=== Description of the task ===
Lines outside the range are not wanted. Give again exactly the lines between the line holding "3) Recoil - Recoil" and the line holding "providers whereas Redux", inclusive, from the listing below.

Segment Start: Dataset

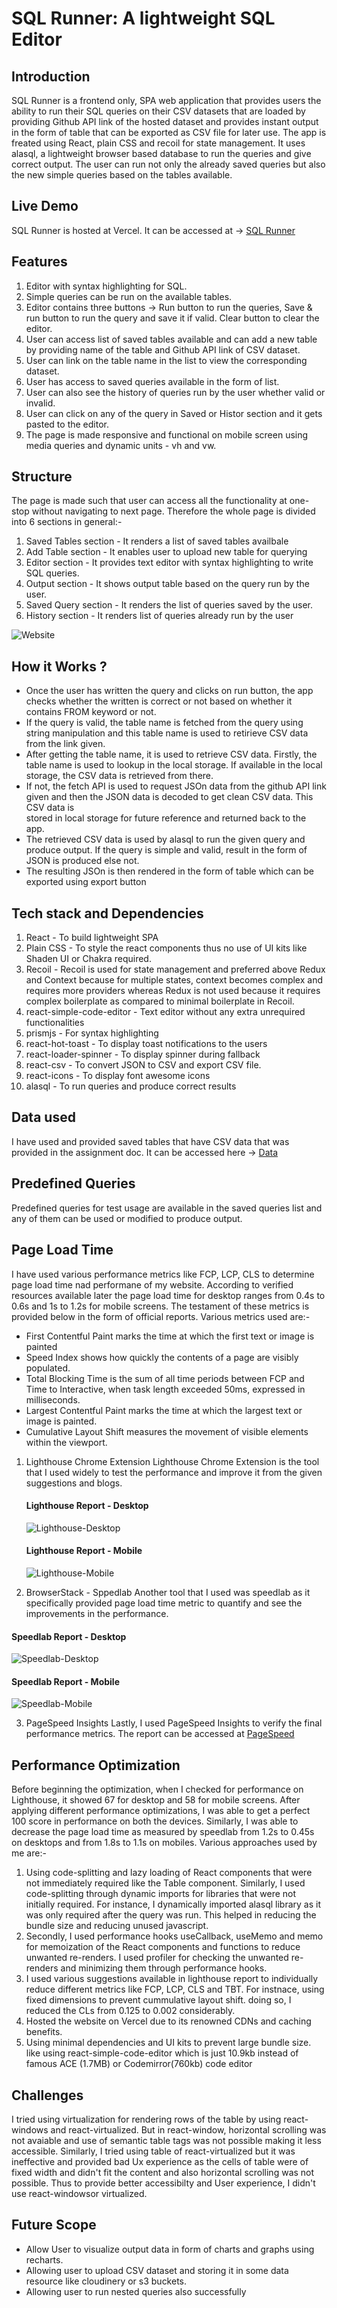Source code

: # SQL Runner: A lightweight SQL Editor

## Introduction
SQL Runner is a frontend only, SPA web application that provides users the ability to run their SQL queries on their CSV datasets that are loaded by providing Github API link of the hosted dataset and provides instant output in the form of table that can be exported as CSV file for later use. The app is freated using React, plain CSS and recoil for state management. It uses alasql, a lightweight browser based database to run the queries and give correct output. The user can run not only the already saved queries but also the new simple queries based on the tables available.

## Live Demo
SQL Runner is hosted at Vercel. It can be accessed at ->  [SQL Runner](https://sql-editor-kunal.vercel.app/)

## Features
1) Editor with syntax highlighting for SQL.
2) Simple queries can be run on the available tables.
3) Editor contains three buttons -> Run button to run the queries, Save & run button to run the query and save it if valid. Clear button to clear the editor.
4) User can access list of saved tables available and can add a new table by providing name of the table and Github API link of CSV dataset.
5) User can link on the table name in the list to view the corresponding dataset.
6) User has access to saved queries available in the form of list.
7) User can also see the history of queries run by the user whether valid or invalid.
8) User can click on any of the query in Saved or Histor section and it gets pasted to the editor.
9) The page is made responsive and functional on mobile screen using media queries and dynamic units - vh and vw.

## Structure
The page is made such that user can access all the functionality at one-stop without navigating to next page. Therefore the whole page is divided into 6 sections in general:- 
1) Saved Tables section - It renders a list of saved tables availbale
2) Add Table section - It enables user to upload new table for querying
3) Editor section - It provides text editor with syntax highlighting to write SQL queries.
4) Output section - It shows output table based on the query run by the user.
5) Saved Query section - It renders the list of queries saved by the user.
6) History section - It renders list of queries already run by the user

![Website](/src/assets/screenshots/website.png)

## How it Works ?
* Once the user has written the query and clicks on run button, the app checks whether the written is correct or not based on whether it contains FROM keyword or     not.
* If the query is valid, the table name is fetched from the query using string manipulation and this table name is used to retirieve CSV data from the link given.
* After getting the table name, it is used to retrieve CSV data. Firstly, the table name is used to lookup in the local storage. If available in the local storage,   the CSV data is retrieved from there.
* If not, the fetch API is used to request JSOn data from the github API link given and then the JSON data is decoded to get clean CSV data. This CSV data is     
   stored in local storage for future reference and returned back to the app.
*  The retrieved CSV data is used by alasql to run the given query and produce output. If the query is simple and valid, result in the form of JSON is produced 
   else not.
*  The resulting JSOn is then rendered in the form of table which can be exported using export button

##  Tech stack and Dependencies
1) React - To build lightweight SPA
2) Plain CSS - To style the react components thus no use of UI kits like Shaden UI or Chakra required.
3) Recoil - Recoil is used for state management and preferred above Redux and Context because for multiple states, context becomes complex and requires more 
   providers whereas Redux is not used because it requires complex boilerplate as compared to minimal boilerplate in Recoil.
4) react-simple-code-editor - Text editor without any extra unrequired functionalities
5) prismjs - For syntax highlighting
6) react-hot-toast - To display toast notifications to the users
7) react-loader-spinner - To display spinner during fallback
8) react-csv - To convert JSON to CSV and export CSV file.
9) react-icons - To display font awesome icons
10) alasql - To run queries and produce correct results

## Data used 
I have used and provided saved tables that have CSV data that was provided in the assignment doc. It can be accessed here -> [Data](https://github.com/graphql-compose/graphql-compose-examples/tree/master/examples/northwind/data/csv)

## Predefined Queries
Predefined queries for test usage are available in the saved queries list and any of them can be used or modified to produce output.

## Page Load Time
I have used various performance metrics like FCP, LCP, CLS to determine page load time nad performane of my website. According to verified resources available later the page load time for desktop ranges from 0.4s to 0.6s and 1s to 1.2s for mobile screens. The testament of these metrics is provided below in the form of official reports. Various metrics used are:-
* First Contentful Paint marks the time at which the first text or image is painted
* Speed Index shows how quickly the contents of a page are visibly populated.
* Total Blocking Time is the sum of all time periods between FCP and Time to Interactive, when task length exceeded 50ms, expressed in milliseconds.
* Largest Contentful Paint marks the time at which the largest text or image is painted.
* Cumulative Layout Shift measures the movement of visible elements within the viewport.

1) Lighthouse Chrome Extension
   Lighthouse Chrome Extension is the tool that I used widely to test the performance and improve it from the given suggestions and blogs.

   #### Lighthouse Report - Desktop
   ![Lighthouse-Desktop](/src/assets/screenshots/lighthouse-desktop)

   #### Lighthouse Report - Mobile
   ![Lighthouse-Mobile](/src/assets/screenshots/lighthouse-mobile)


 2) BrowserStack - Sppedlab
    Another tool that I used was speedlab as it specifically provided page load time metric to quantify and see the improvements in the performance.

   #### Speedlab Report - Desktop
   ![Speedlab-Desktop](src/assets/screenshots/speedlab-desktop)

   #### Speedlab Report - Mobile
   ![Speedlab-Mobile](src/assets/screenshots/speedlab-mobile)


 3) PageSpeed Insights
    Lastly, I used PageSpeed Insights to verify the final performance metrics. The report can be accessed at [PageSpeed](https://pagespeed.web.dev/analysis/https-sql-editor-kunal-vercel-app/q5fpzmwwyw?form_factor=desktop)


## Performance Optimization
Before beginning the optimization, when I checked for performance on Lighthouse, it showed 67 for desktop and 58 for mobile screens. After applying different performance optimizations, I was able to get a perfect 100 score in performance on both the devices. Similarly, I was able to decrease the page load time as measured by speedlab from 1.2s to 0.45s on desktops and from 1.8s to 1.1s on mobiles. Various approaches used by me are:-
1) Using code-splitting and lazy loading of React components that were not immediately required like the Table component. Similarly, I used code-splitting through dynamic imports for libraries that were not initially required. For instance, I dynamically imported alasql library as it was only required after the query was run. This helped in reducing the bundle size and reducing unused javascript.
2) Secondly, I used performance hooks useCallback, useMemo and memo for memoization of the React components and functions to reduce unwanted re-renders. I used 
    profiler for checking the unwanted re-renders and minimizing them through performance hooks.
3) I used various suggestions available in lighthouse report to individually reduce different metrics like FCP, LCP, CLS and TBT. For instnace, using fixed dimensions to prevent cummulative layout shift. doing so, I reduced the CLs from 0.125 to 0.002 considerably.
4) Hosted the website on Vercel due to its renowned CDNs and caching benefits.
5) Using minimal dependencies and UI kits to prevent large bundle size. like using react-simple-code-editor which is just 10.9kb instead of famous ACE (1.7MB) or Codemirror(760kb) code editor

## Challenges
I tried using virtualization for rendering rows of the table by using react-windows and react-virtualized. But in react-window, horizontal scrolling was not avaiable and use of semantic table tags was not possible making it less accessible. Similarly, I tried using table of react-virtualized but it was ineffective and provided bad Ux experience as the cells of table were of fixed width and didn't fit the content and also horizontal scrolling was not possible. Thus to provide better accessibilty and User experience, I didn't use react-windowsor virtualized.

## Future Scope
* Allow User to visualize output data in form of charts and graphs using recharts.
* Allowing user to upload CSV dataset and storing it in some data resource like cloudinery or s3 buckets.
* Allowing user to run nested queries also successfully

Segment End: Dataset

=== Solution for this task ===
3) Recoil - Recoil is used for state management and preferred above Redux and Context because for multiple states, context becomes complex and requires more 
   providers whereas Redux is not used because it requires complex boilerplate as compared to minimal boilerplate in Recoil.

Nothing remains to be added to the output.